- **WORK ORDER**: Every line of the material must be given again verbatim. Skip the images.

- **RECORDS PROVIDED**:
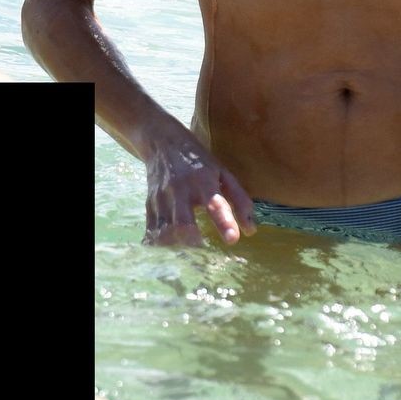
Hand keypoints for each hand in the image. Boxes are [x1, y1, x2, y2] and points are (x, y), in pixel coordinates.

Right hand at [143, 129, 258, 247]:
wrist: (162, 142)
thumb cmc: (198, 160)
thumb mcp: (222, 173)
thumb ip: (238, 200)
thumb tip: (250, 231)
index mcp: (204, 180)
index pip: (215, 203)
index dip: (224, 222)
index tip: (232, 239)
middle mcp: (181, 189)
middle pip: (183, 223)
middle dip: (193, 242)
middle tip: (204, 254)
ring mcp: (162, 197)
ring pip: (165, 230)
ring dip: (176, 246)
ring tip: (186, 257)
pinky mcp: (150, 203)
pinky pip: (152, 229)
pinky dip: (159, 243)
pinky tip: (167, 253)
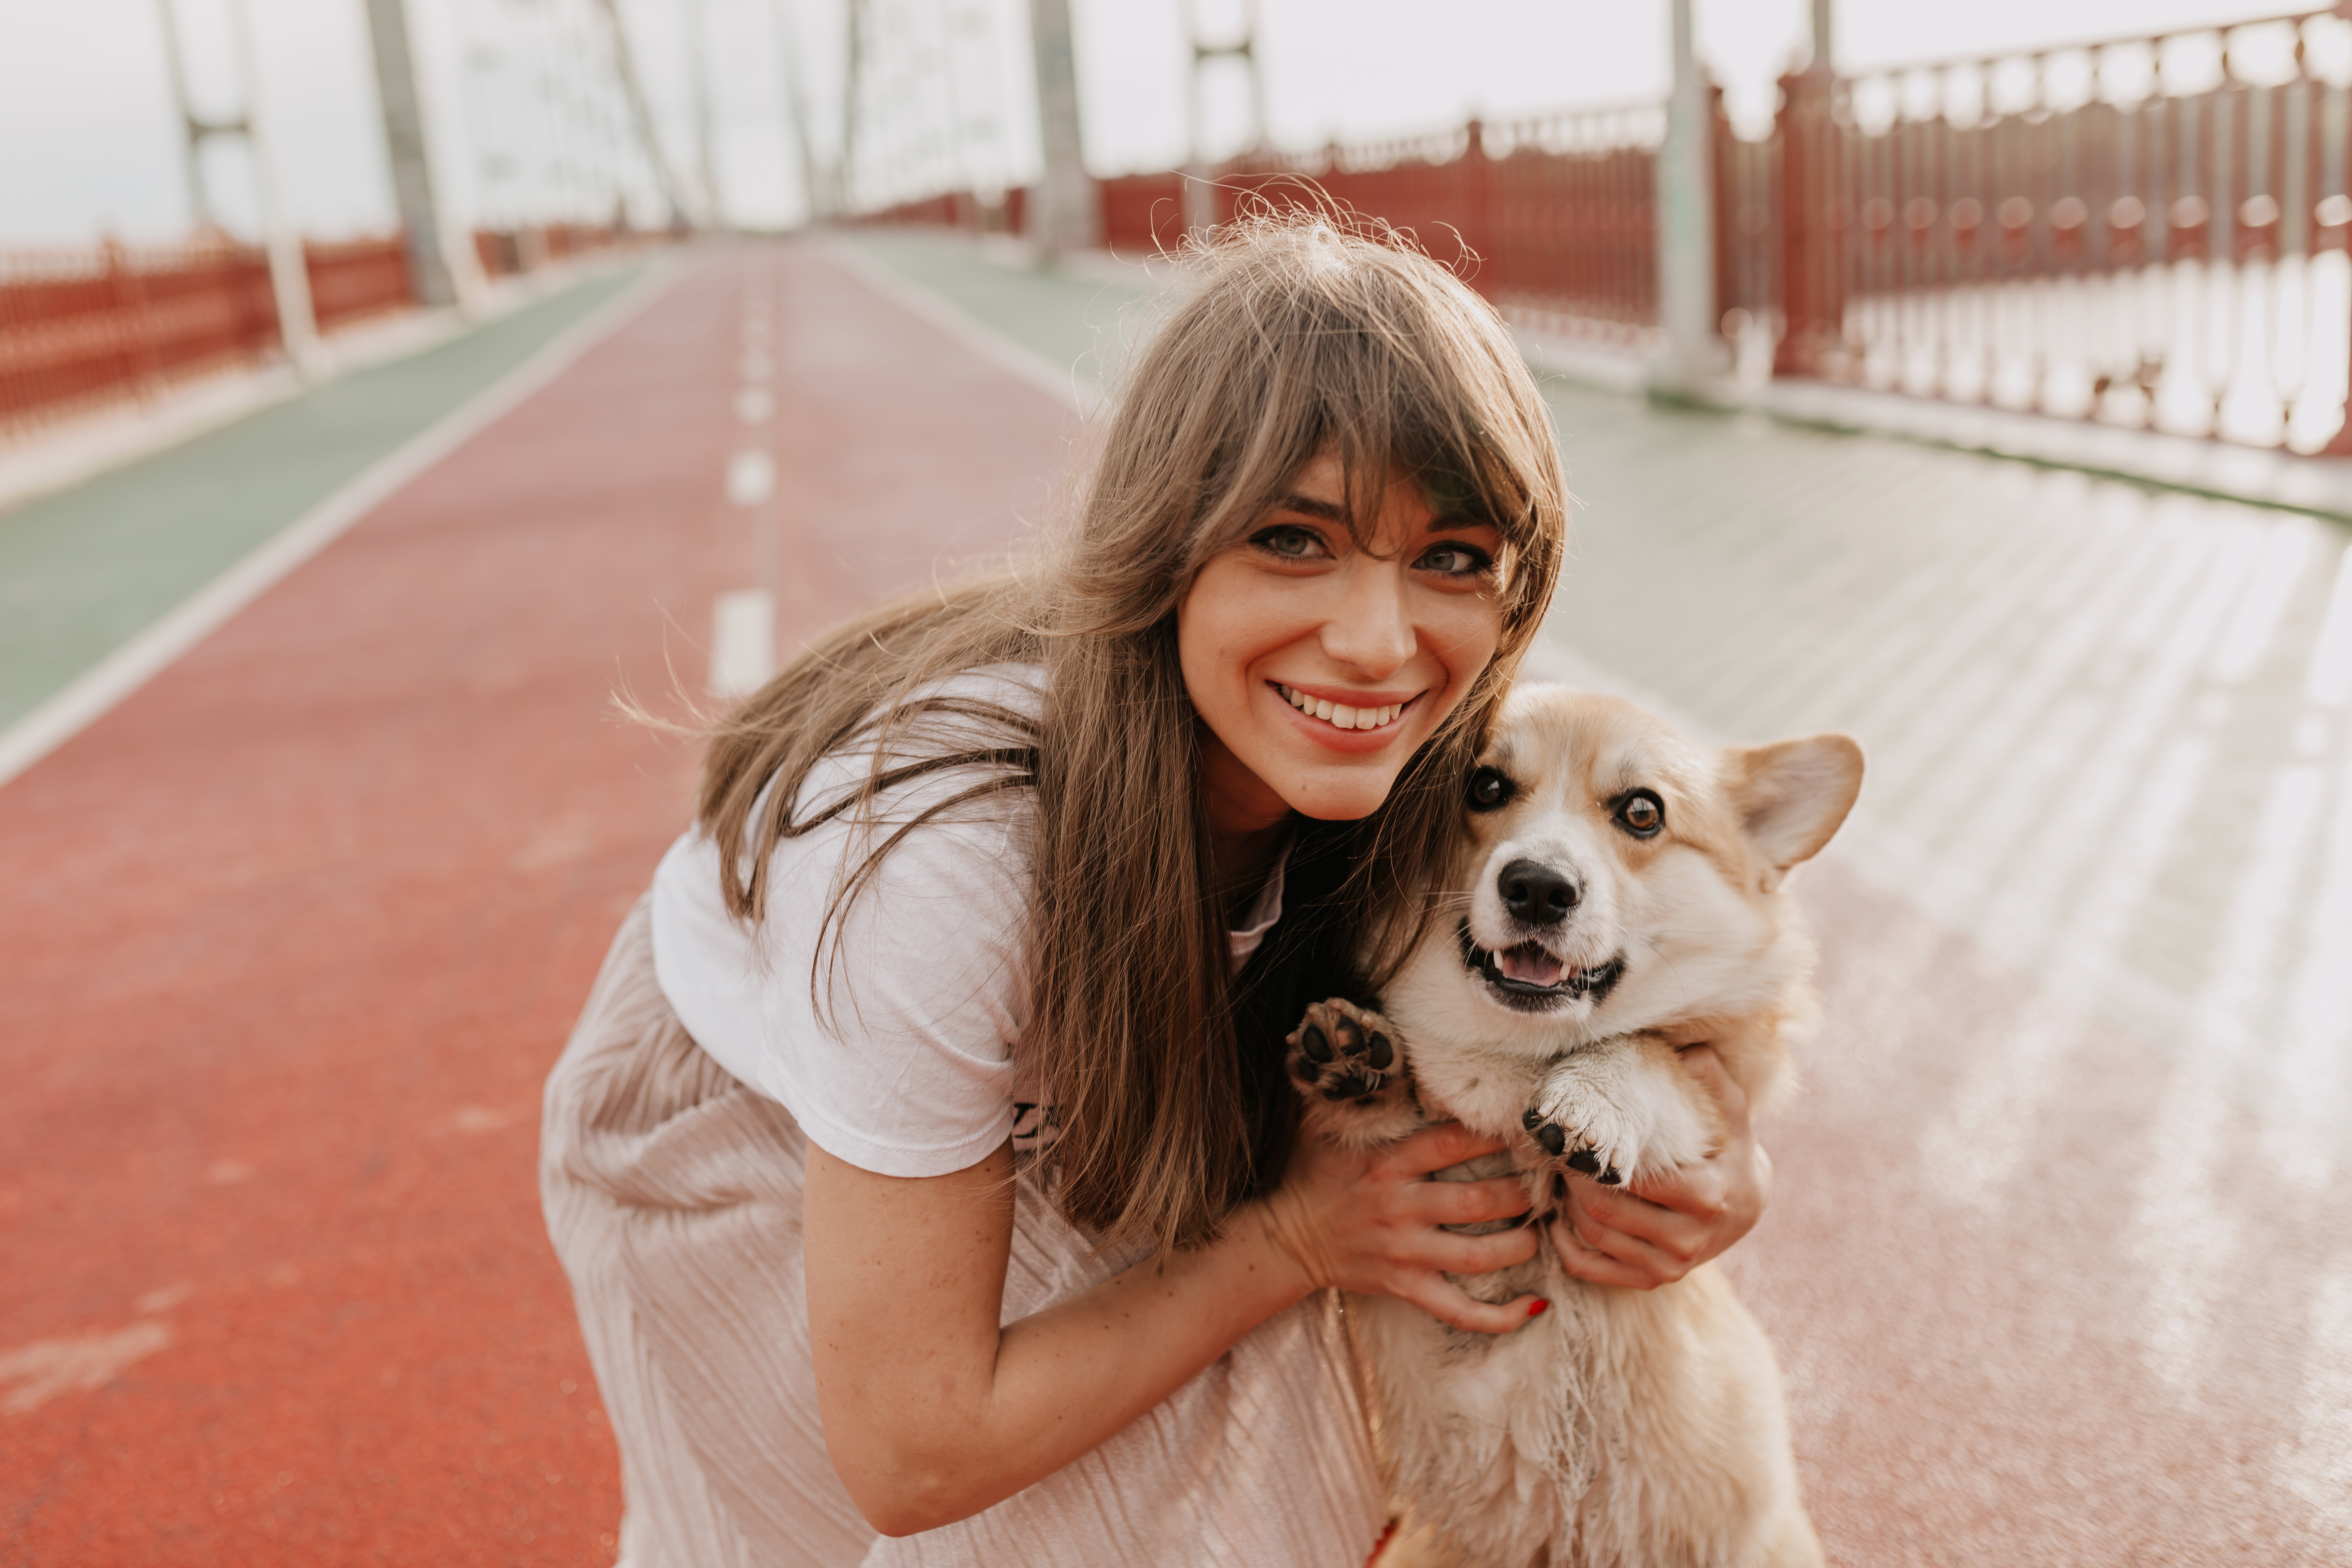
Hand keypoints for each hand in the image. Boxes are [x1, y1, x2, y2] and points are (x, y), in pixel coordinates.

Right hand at [1256, 1120, 1544, 1333]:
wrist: (1284, 1240)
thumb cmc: (1313, 1175)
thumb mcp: (1325, 1125)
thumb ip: (1360, 1093)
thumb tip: (1383, 1045)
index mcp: (1387, 1163)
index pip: (1453, 1143)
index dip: (1495, 1135)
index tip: (1526, 1128)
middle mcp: (1400, 1208)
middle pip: (1479, 1200)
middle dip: (1522, 1192)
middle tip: (1546, 1184)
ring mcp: (1406, 1252)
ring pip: (1479, 1255)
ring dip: (1520, 1244)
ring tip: (1540, 1232)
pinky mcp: (1406, 1287)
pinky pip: (1460, 1311)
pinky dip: (1500, 1316)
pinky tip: (1534, 1304)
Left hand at [1550, 1046, 1769, 1289]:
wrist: (1747, 1202)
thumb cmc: (1730, 1147)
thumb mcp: (1733, 1110)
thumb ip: (1713, 1078)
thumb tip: (1690, 1051)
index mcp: (1706, 1195)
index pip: (1627, 1180)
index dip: (1589, 1158)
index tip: (1574, 1136)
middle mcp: (1689, 1239)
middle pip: (1603, 1210)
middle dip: (1571, 1180)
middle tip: (1558, 1155)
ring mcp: (1671, 1265)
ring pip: (1593, 1237)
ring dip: (1565, 1208)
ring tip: (1559, 1178)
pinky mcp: (1655, 1280)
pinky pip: (1592, 1269)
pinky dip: (1565, 1245)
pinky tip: (1557, 1220)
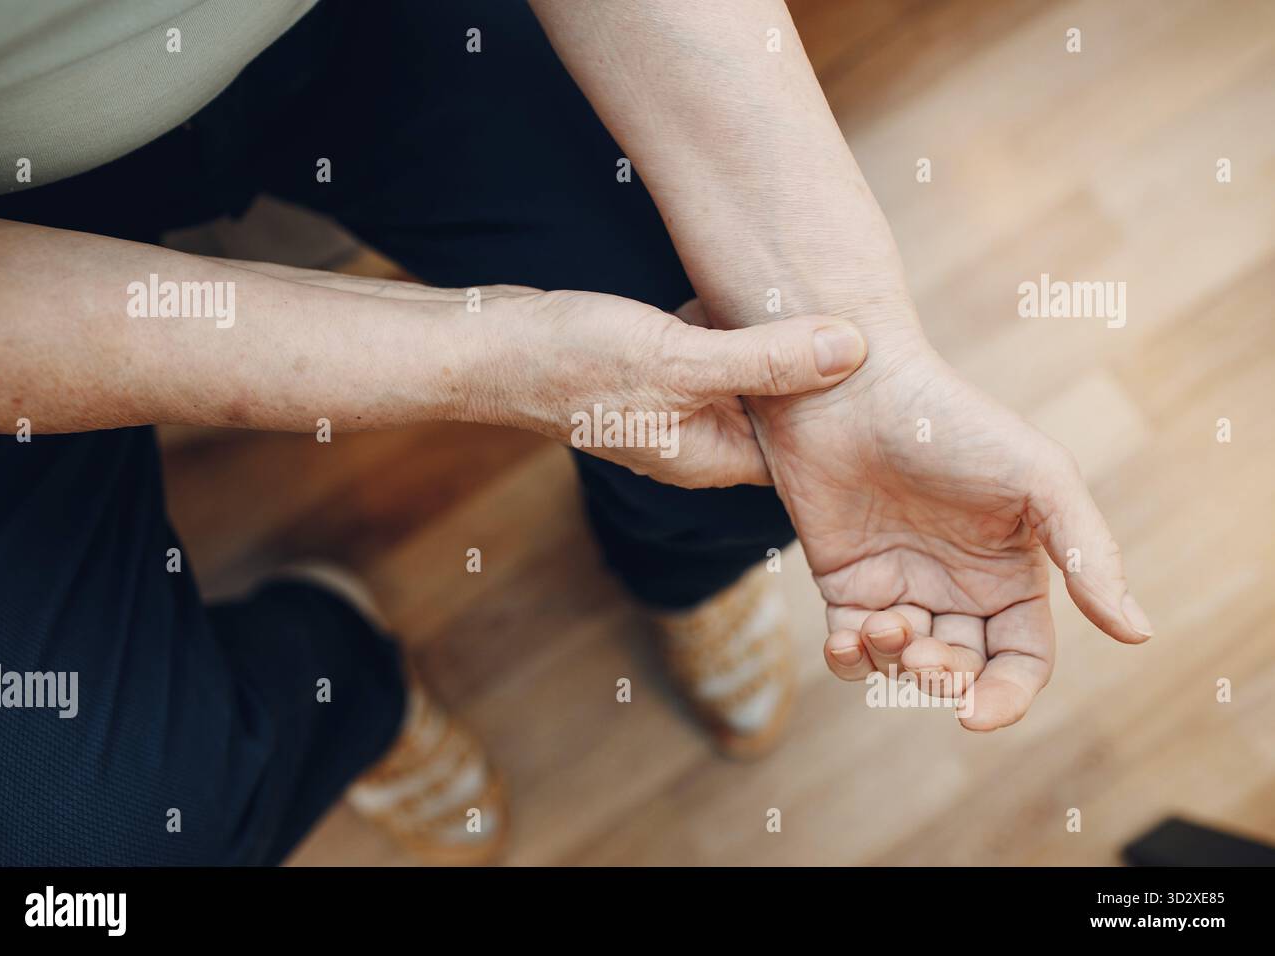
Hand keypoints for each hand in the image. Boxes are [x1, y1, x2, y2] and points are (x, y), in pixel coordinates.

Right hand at [219, 261, 868, 488]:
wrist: (486, 346)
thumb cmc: (572, 365)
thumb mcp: (680, 360)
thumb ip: (766, 359)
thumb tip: (851, 351)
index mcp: (710, 456)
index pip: (800, 453)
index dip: (846, 421)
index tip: (889, 378)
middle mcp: (697, 436)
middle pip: (779, 411)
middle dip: (817, 372)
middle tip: (865, 325)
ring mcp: (674, 401)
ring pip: (748, 373)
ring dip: (777, 339)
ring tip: (822, 296)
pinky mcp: (655, 365)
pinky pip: (714, 346)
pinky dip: (734, 319)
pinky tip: (753, 282)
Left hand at [743, 307, 1150, 730]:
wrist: (851, 385)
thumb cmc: (952, 422)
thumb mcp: (1039, 478)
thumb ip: (1087, 554)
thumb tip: (1138, 633)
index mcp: (1010, 571)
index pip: (1021, 660)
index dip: (1007, 695)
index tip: (976, 711)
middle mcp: (957, 586)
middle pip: (962, 669)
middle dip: (944, 678)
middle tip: (921, 650)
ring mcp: (899, 585)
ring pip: (904, 665)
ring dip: (895, 665)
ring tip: (884, 625)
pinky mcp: (843, 582)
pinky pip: (850, 648)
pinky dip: (849, 660)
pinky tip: (847, 639)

- **EXERCISE OUTPUT**:
Hand keypoints for each hand in the image. Boxes are [x1, y1, x2, y2] and points are (x, y), in pixel coordinates.

Right hand at [143, 129, 258, 247]:
wrist: (162, 142)
thumb cmc: (198, 160)
thumb mcp: (222, 173)
thumb ip: (238, 200)
thumb tip: (250, 231)
index mcp: (204, 180)
index pip: (215, 203)
index dip: (224, 222)
index tip: (232, 239)
middle mcp: (181, 189)
middle pip: (183, 223)
middle dip: (193, 242)
middle tip: (204, 254)
ring mcp: (162, 197)
ring pip: (165, 230)
ring dip: (176, 246)
ring tip: (186, 257)
pinky mcp: (150, 203)
pinky pip: (152, 229)
pinky dip: (159, 243)
pinky tip: (167, 253)
Hand keypoints for each hand in the image. Boxes are [x1, y1, x2, y2] and points are (x, y), in pixel coordinates.

Right hand at [1256, 1120, 1544, 1333]:
wrist: (1284, 1240)
thumb cmc: (1313, 1175)
thumb mcp: (1325, 1125)
thumb ip: (1360, 1093)
thumb tip: (1383, 1045)
index mcp: (1387, 1163)
index pip: (1453, 1143)
index dip: (1495, 1135)
index tip: (1526, 1128)
middle mcp: (1400, 1208)
middle pip: (1479, 1200)
middle dip: (1522, 1192)
middle tip: (1546, 1184)
ring mcp: (1406, 1252)
ring pip: (1479, 1255)
ring dip: (1520, 1244)
ring tip: (1540, 1232)
pinky mcp: (1406, 1287)
pinky pip: (1460, 1311)
pinky dip: (1500, 1316)
pinky tip: (1534, 1304)
Left hand at [1550, 1046, 1769, 1289]:
wrist: (1747, 1202)
thumb cmc: (1730, 1147)
thumb mcp: (1733, 1110)
thumb ip: (1713, 1078)
thumb tip: (1690, 1051)
index mcp: (1706, 1195)
index pip: (1627, 1180)
index dip: (1589, 1158)
index tip: (1574, 1136)
middle mcp: (1689, 1239)
middle pip: (1603, 1210)
middle dip: (1571, 1180)
middle tip: (1558, 1155)
ring mcp: (1671, 1265)
ring pip: (1593, 1237)
ring dip: (1565, 1208)
ring tip: (1559, 1178)
pinky mcp: (1655, 1280)
pinky pip: (1592, 1269)
pinky dip: (1565, 1245)
pinky tip: (1557, 1220)
Hand keypoints for each hand in the image. Boxes are [x1, y1, x2, y2] and points are (x, y), in pixel coordinates.

Right hand at [219, 261, 868, 488]:
wrist: (486, 346)
thumb cmc: (572, 365)
thumb mcp: (680, 360)
thumb ip: (766, 359)
thumb tip: (851, 351)
index mcp: (710, 456)
index pip: (800, 453)
index dip: (846, 421)
index tip: (889, 378)
middle mcp: (697, 436)
middle pip: (779, 411)
middle dip: (817, 372)
middle tip: (865, 325)
ring mcp: (674, 401)
ring pip: (748, 373)
ring dip: (777, 339)
ring tip: (822, 296)
pinky mcp: (655, 365)
pinky pip: (714, 346)
pinky dip: (734, 319)
pinky tip: (753, 282)
Left hand at [743, 307, 1150, 730]:
wrist: (851, 385)
thumb cmc: (952, 422)
thumb mcp: (1039, 478)
thumb ip: (1087, 554)
thumb tip: (1138, 633)
index mcp: (1010, 571)
index pip: (1021, 660)
index dip: (1007, 695)
index tip: (976, 711)
middle mcp: (957, 586)
middle pip: (962, 669)
middle dip: (944, 678)
middle tip: (921, 650)
ring mcp: (899, 585)
ring pip: (904, 665)
ring dip: (895, 665)
ring tip: (884, 625)
pinky mcp: (843, 582)
pinky pip: (850, 648)
pinky dip: (849, 660)
pinky tip: (847, 639)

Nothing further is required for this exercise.